Well, I sure as heck know what page I am bookmarking for a rainy day! This is what its all about right? Sharing what we know and encouraging each other to be the best woodworkers we can be. You guys are the best. Thank you!

marc


----------



## Timber4fun (Jul 17, 2008)

TWW is a great website. Marc - I like your sense of humor. I really enjoy the webcasts.


----------



## Chardt (Jul 16, 2008)

I've emailed Marc a couple of times, both to ask questions, and to tell him I appreciate the podcast. I dig that he's not trying to present himself as an expert. He usually prefaces his techniques with 'This is what works for me…you may know a better way'.

How can you not be a fan of the guy?

The guy making criticism was just trying to spark a drama. I guess Myspace must have been down.

Someone could make a quip about him being a tool lacking sharpness.

Keep up the good work Marc, and We'll keep watching.

Peace!
-Carl Hardt


----------



## hafwit (Jul 1, 2008)

Well I missed all the hullabaroo, but wanted to parrot everyones compliments to Marc. He IS a great guy!

Marc and Nicole are pioneers in the digital woodworking community and I think I am safe to say that they have done more for the craft in recent years than most do in their lifetimes.

I (for one) am glad they are here!

Pete Bretzke


----------



## SawdustMill (Mar 7, 2008)

I can say, without question, and nearly to the day, that I bumped into TWW and started watching the podcast, my woodworking went up to a new level, from the "guy with a saw that makes sawdust" to the "guy who's wife just asked for another end table for the house" 

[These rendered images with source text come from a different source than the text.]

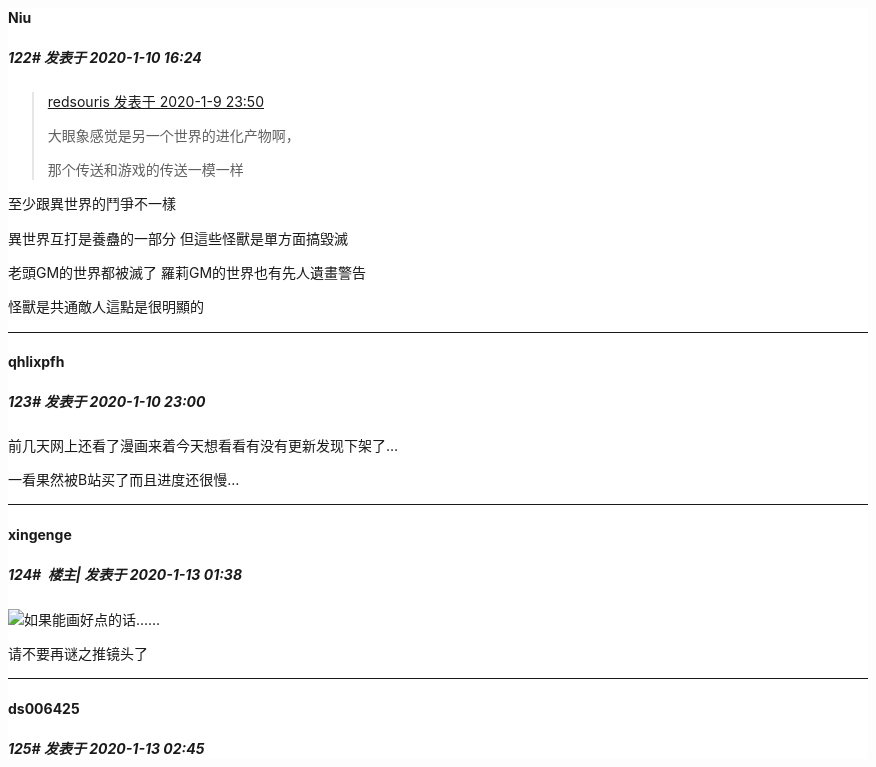 ####  Niu  
##### 122#       发表于 2020-1-10 16:24



<blockquote><a href="httphttps://bbs.saraba1st.com/2b/forum.php?mod=redirect&amp;goto=findpost&amp;pid=46144521&amp;ptid=1776457" target="_blank">redsouris 发表于 2020-1-9 23:50</a>

大眼象感觉是另一个世界的进化产物啊，

那个传送和游戏的传送一模一样</blockquote>
至少跟異世界的鬥爭不一樣

異世界互打是養蠱的一部分 但這些怪獸是單方面搞毀滅

老頭GM的世界都被滅了 羅莉GM的世界也有先人遺畫警告

怪獸是共通敵人這點是很明顯的







*****

####  qhlixpfh  
##### 123#       发表于 2020-1-10 23:00




前几天网上还看了漫画来着今天想看看有没有更新发现下架了…

一看果然被B站买了而且进度还很慢…







*****

####  xingenge  
##### 124#         楼主| 发表于 2020-1-13 01:38



<img src="https://static.saraba1st.com/image/smiley/face2017/001.png" referrerpolicy="no-referrer">如果能画好点的话……

请不要再谜之推镜头了







*****

####  ds006425  
##### 125#       发表于 2020-1-13 02:45

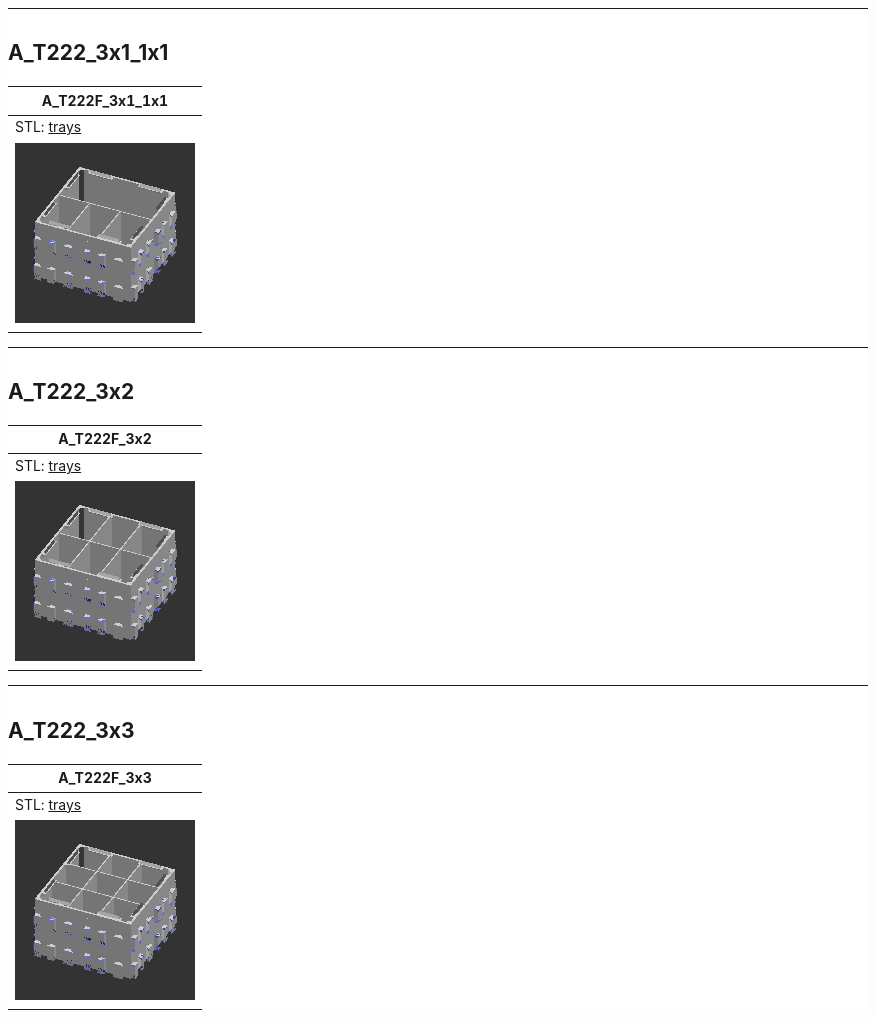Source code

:
---
## A_T222_3x1_1x1
| **A_T222F_3x1_1x1** | 
| --- | 
| STL: [trays](https://github.com/CZDanol/DNLTray/releases/latest/download/DNLTray_A_trays.zip) | 
| ![preview](png/A_T222F_3x1_1x1.png) | 


---
## A_T222_3x2
| **A_T222F_3x2** | 
| --- | 
| STL: [trays](https://github.com/CZDanol/DNLTray/releases/latest/download/DNLTray_A_trays.zip) | 
| ![preview](png/A_T222F_3x2.png) | 


---
## A_T222_3x3
| **A_T222F_3x3** | 
| --- | 
| STL: [trays](https://github.com/CZDanol/DNLTray/releases/latest/download/DNLTray_A_trays.zip) | 
| ![preview](png/A_T222F_3x3.png) | 
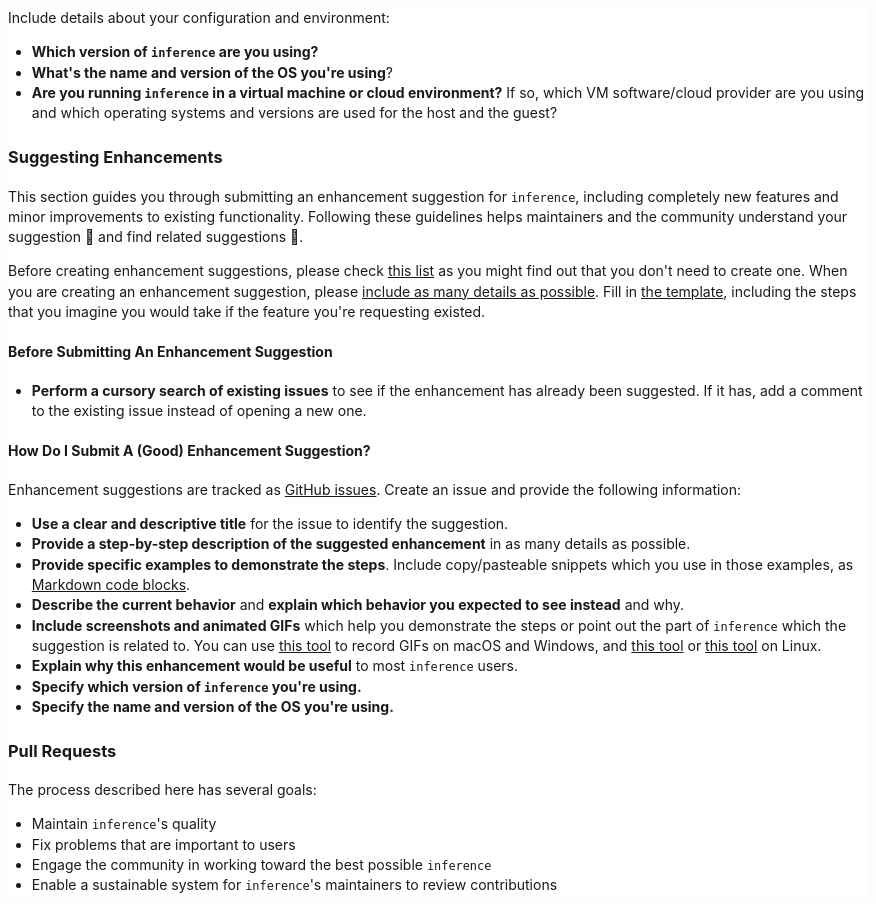 Include details about your configuration and environment:

- **Which version of `inference` are you using?**
- **What's the name and version of the OS you're using**?
- **Are you running `inference` in a virtual machine or cloud environment?** If so, which VM software/cloud provider are you using and which operating systems and versions are used for the host and the guest?

### Suggesting Enhancements

This section guides you through submitting an enhancement suggestion for `inference`, including completely new features and minor improvements to existing functionality. Following these guidelines helps maintainers and the community understand your suggestion :pencil: and find related suggestions :mag_right:.

Before creating enhancement suggestions, please check [this list](#before-submitting-an-enhancement-suggestion) as you might find out that you don't need to create one. When you are creating an enhancement suggestion, please [include as many details as possible](#how-do-i-submit-a-good-enhancement-suggestion). Fill in [the template](https://github.com/opensensordotdev/inference/blob/main/.github/ISSUE_TEMPLATE/issue.md), including the steps that you imagine you would take if the feature you're requesting existed.

#### Before Submitting An Enhancement Suggestion

- **Perform a cursory search of existing issues** to see if the enhancement has already been suggested. If it has, add a comment to the existing issue instead of opening a new one.

#### How Do I Submit A (Good) Enhancement Suggestion?

Enhancement suggestions are tracked as [GitHub issues](https://guides.github.com/features/issues/). Create an issue and provide the following information:

- **Use a clear and descriptive title** for the issue to identify the suggestion.
- **Provide a step-by-step description of the suggested enhancement** in as many details as possible.
- **Provide specific examples to demonstrate the steps**. Include copy/pasteable snippets which you use in those examples, as [Markdown code blocks](https://help.github.com/articles/markdown-basics/#multiple-lines).
- **Describe the current behavior** and **explain which behavior you expected to see instead** and why.
- **Include screenshots and animated GIFs** which help you demonstrate the steps or point out the part of `inference` which the suggestion is related to. You can use [this tool](https://www.cockos.com/licecap/) to record GIFs on macOS and Windows, and [this tool](https://github.com/colinkeenan/silentcast) or [this tool](https://github.com/GNOME/byzanz) on Linux.
- **Explain why this enhancement would be useful** to most `inference` users.
- **Specify which version of `inference` you're using.**
- **Specify the name and version of the OS you're using.**

### Pull Requests

The process described here has several goals:

- Maintain `inference`'s quality
- Fix problems that are important to users
- Engage the community in working toward the best possible `inference`
- Enable a sustainable system for `inference`'s maintainers to review contributions
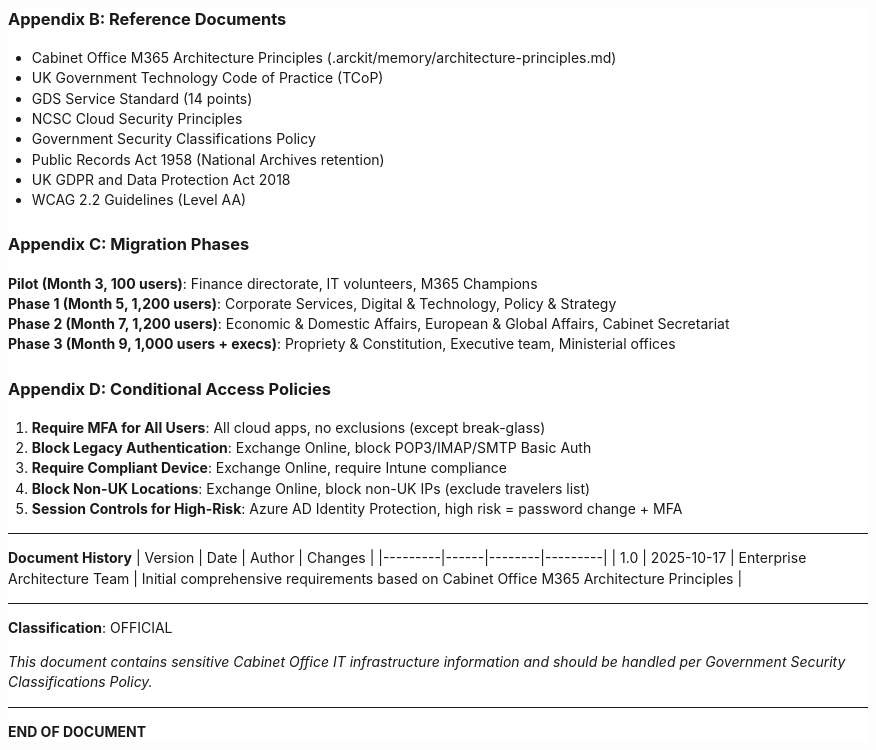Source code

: ### Appendix B: Reference Documents
- Cabinet Office M365 Architecture Principles (.arckit/memory/architecture-principles.md)
- UK Government Technology Code of Practice (TCoP)
- GDS Service Standard (14 points)
- NCSC Cloud Security Principles
- Government Security Classifications Policy
- Public Records Act 1958 (National Archives retention)
- UK GDPR and Data Protection Act 2018
- WCAG 2.2 Guidelines (Level AA)

### Appendix C: Migration Phases
**Pilot (Month 3, 100 users)**: Finance directorate, IT volunteers, M365 Champions  
**Phase 1 (Month 5, 1,200 users)**: Corporate Services, Digital & Technology, Policy & Strategy  
**Phase 2 (Month 7, 1,200 users)**: Economic & Domestic Affairs, European & Global Affairs, Cabinet Secretariat  
**Phase 3 (Month 9, 1,000 users + execs)**: Propriety & Constitution, Executive team, Ministerial offices

### Appendix D: Conditional Access Policies
1. **Require MFA for All Users**: All cloud apps, no exclusions (except break-glass)
2. **Block Legacy Authentication**: Exchange Online, block POP3/IMAP/SMTP Basic Auth
3. **Require Compliant Device**: Exchange Online, require Intune compliance
4. **Block Non-UK Locations**: Exchange Online, block non-UK IPs (exclude travelers list)
5. **Session Controls for High-Risk**: Azure AD Identity Protection, high risk = password change + MFA

---

**Document History**
| Version | Date | Author | Changes |
|---------|------|--------|---------|
| 1.0 | 2025-10-17 | Enterprise Architecture Team | Initial comprehensive requirements based on Cabinet Office M365 Architecture Principles |

---

**Classification**: OFFICIAL

*This document contains sensitive Cabinet Office IT infrastructure information and should be handled per Government Security Classifications Policy.*

---

**END OF DOCUMENT**
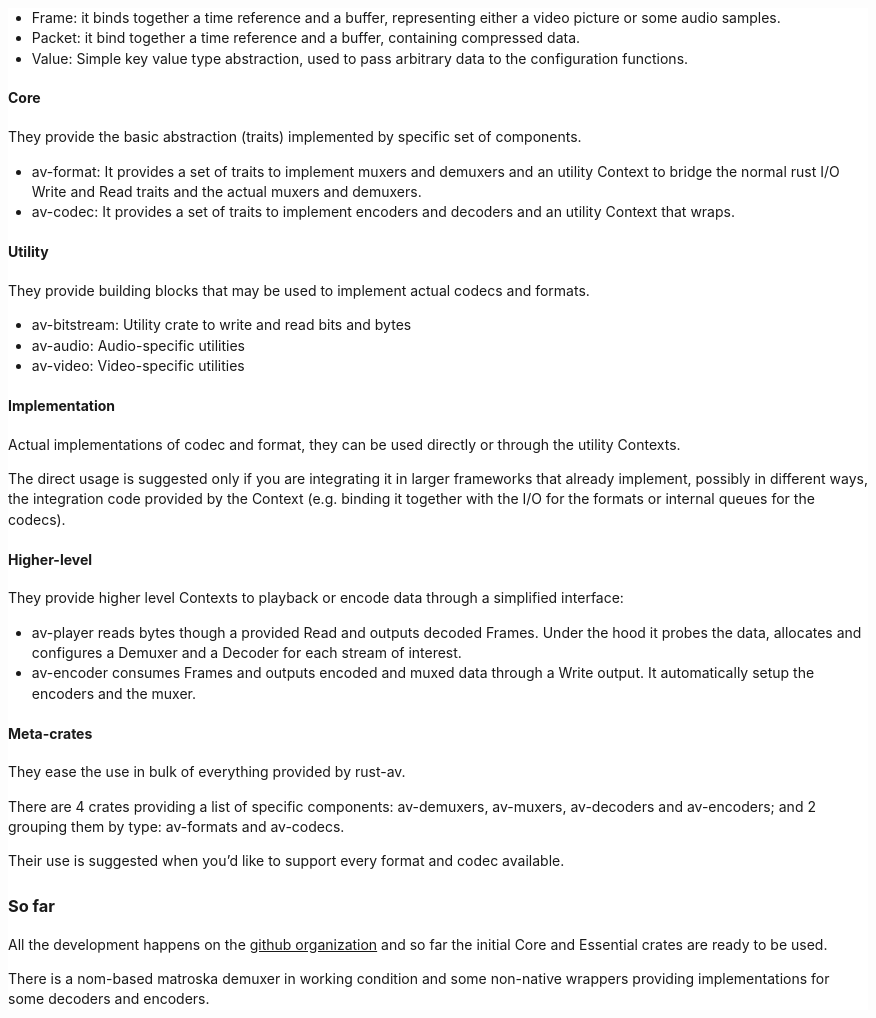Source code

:- Frame: it binds together a time reference and a buffer, representing either a video picture or some audio samples.
- Packet: it bind together a time reference and a buffer, containing compressed data.
- Value: Simple key value type abstraction, used to pass arbitrary data to the configuration functions.

#### Core

They provide the basic abstraction (traits) implemented by specific set of components.

- av-format: It provides a set of traits to implement muxers and demuxers and an utility Context to bridge the normal rust I/O Write and Read traits and the actual muxers and demuxers.
- av-codec: It provides a set of traits to implement encoders and decoders and an utility Context that wraps.

#### Utility

They provide building blocks that may be used to implement actual codecs and formats.

- av-bitstream: Utility crate to write and read bits and bytes
- av-audio: Audio-specific utilities
- av-video: Video-specific utilities

#### Implementation

Actual implementations of codec and format, they can be used directly or through the utility Contexts.

The direct usage is suggested only if you are integrating it in larger frameworks that already implement, possibly in different ways, the integration code provided by the Context (e.g. binding it together with the I/O for the formats or internal queues for the codecs).

#### Higher-level

They provide higher level Contexts to playback or encode data through a simplified interface:

- av-player reads bytes though a provided Read and outputs decoded Frames. Under the hood it probes the data, allocates and configures a Demuxer and a Decoder for each stream of interest.
- av-encoder consumes Frames and outputs encoded and muxed data through a Write output. It automatically setup the encoders and the muxer.

#### Meta-crates

They ease the use in bulk of everything provided by rust-av.

There are 4 crates providing a list of specific components: av-demuxers, av-muxers, av-decoders and av-encoders; and 2 grouping them by type: av-formats and av-codecs.

Their use is suggested when you’d like to support every format and codec available.

### So far

All the development happens on the [github organization](https://github.com/rust-av) and so far the initial Core and Essential crates are ready to be used.

There is a nom-based matroska demuxer in working condition and some non-native wrappers providing implementations for some decoders and encoders.
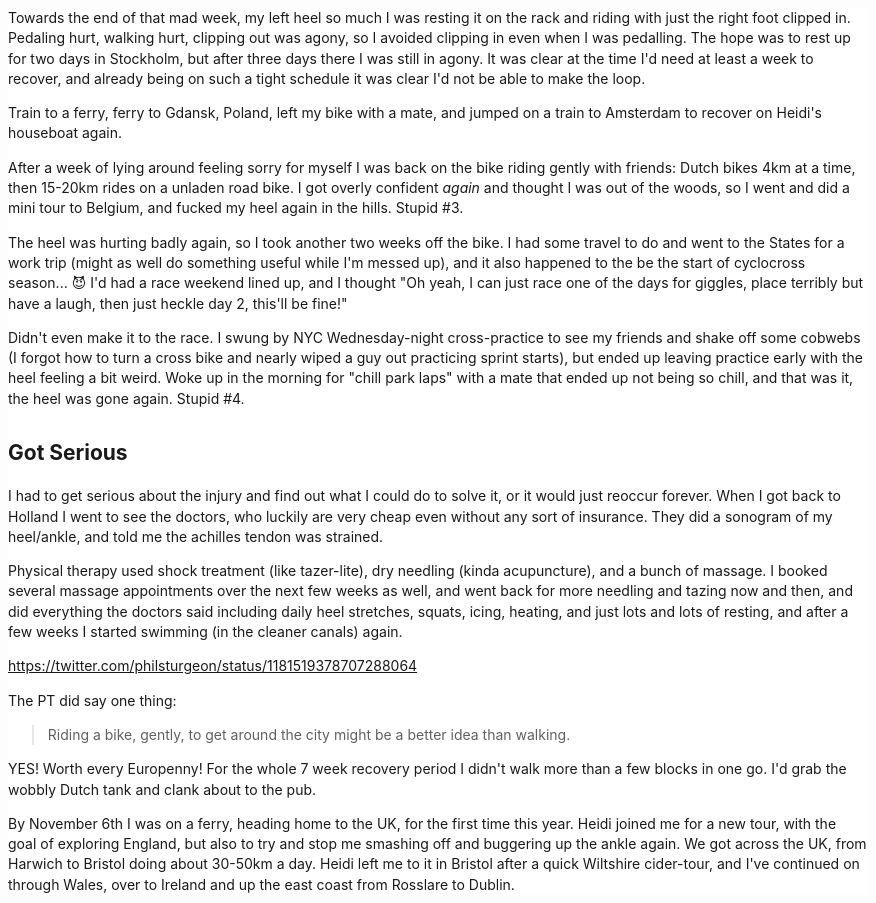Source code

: Towards the end of that mad week, my left heel so much I was resting it on the rack and riding with just the right foot clipped in. Pedaling hurt, walking hurt, clipping out was agony, so I avoided clipping in even when I was pedalling. The hope was to rest up for two days in Stockholm, but after three days there I was still in agony. It was clear at the time I'd need at least a week to recover, and already being on such a tight schedule it was clear I'd not be able to make the loop. 

Train to a ferry, ferry to Gdansk, Poland, left my bike with a mate, and jumped on a train to Amsterdam to recover on Heidi's houseboat again.

After a week of lying around feeling sorry for myself I was back on the bike riding gently with friends: Dutch bikes 4km at a time, then 15-20km rides on a unladen road bike. I got overly confident _again_ and thought I was out of the woods, so I went and did a mini tour to Belgium, and fucked my heel again in the hills. Stupid #3.

The heel was hurting badly again, so I took another two weeks off the bike. I had some travel to do and went to the States for a work trip (might as well do something useful while I'm messed up), and it also happened to the be the start of cyclocross season... 😈  I'd had a race weekend lined up, and I thought "Oh yeah, I can just race one of the days for giggles, place terribly but have a laugh, then just heckle day 2, this'll be fine!" 

Didn't even make it to the race. I swung by NYC Wednesday-night cross-practice to see my friends and shake off some cobwebs (I forgot how to turn a cross bike and nearly wiped a guy out practicing sprint starts), but ended up leaving practice early with the heel feeling a bit weird. Woke up in the morning for "chill park laps" with a mate that ended up not being so chill, and that was it, the heel was gone again. Stupid #4.

## Got Serious

I had to get serious about the injury and find out what I could do to solve it, or it would just reoccur forever. When I got back to Holland I went to see the doctors, who luckily are very cheap even without any sort of insurance. They did a sonogram of my heel/ankle, and told me the achilles tendon was strained.

Physical therapy used shock treatment (like tazer-lite), dry needling (kinda acupuncture), and a bunch of massage. I booked several massage appointments over the next few weeks as well, and went back for more needling and tazing now and then, and did everything the doctors said including daily heel stretches, squats, icing, heating, and just lots and lots of resting, and after a few weeks I started swimming (in the cleaner canals) again.

https://twitter.com/philsturgeon/status/1181519378707288064

The PT did say one thing:

> Riding a bike, gently, to get around the city might be a better idea than walking.

YES! Worth every Europenny! For the whole 7 week recovery period I didn't walk more than a few blocks in one go. I'd grab the wobbly Dutch tank and clank about to the pub.

By November 6th I was on a ferry, heading home to the UK, for the first time this year. Heidi joined me for a new tour, with the goal of exploring England, but also to try and stop me smashing off and buggering up the ankle again. We got across the UK, from Harwich to Bristol doing about 30-50km a day. Heidi left me to it in Bristol after a quick Wiltshire cider-tour, and I've continued on through Wales, over to Ireland and up the east coast from Rosslare to Dublin.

Marc, your show was my original "formal" training, I've got nothing but props for you and the TWW show !


----------



## USCJeff (Apr 6, 2007)

I'll not echo all the praise, but leave it as I appreciate anyone who is willing to provide free content to better the hobby for me. I only have been educated through books, vidoes, and mostly mistakes. If a picture is worth a thousand words, the free online video at TWW (and elsewhere to be fair) far exceed that. If I knew Mac personally, I'd give him a hard time for having what is seemingly some nice sponser/partnerships. This would be out of jealousy, of course. Not much I wouldn't do for the occasional Festool or like incentives!

More related, I have submitted a handful of Woodtalk Online questions in its earlier days and all were answered on air as well as some written feedback. Satisfied and then some in my book.


----------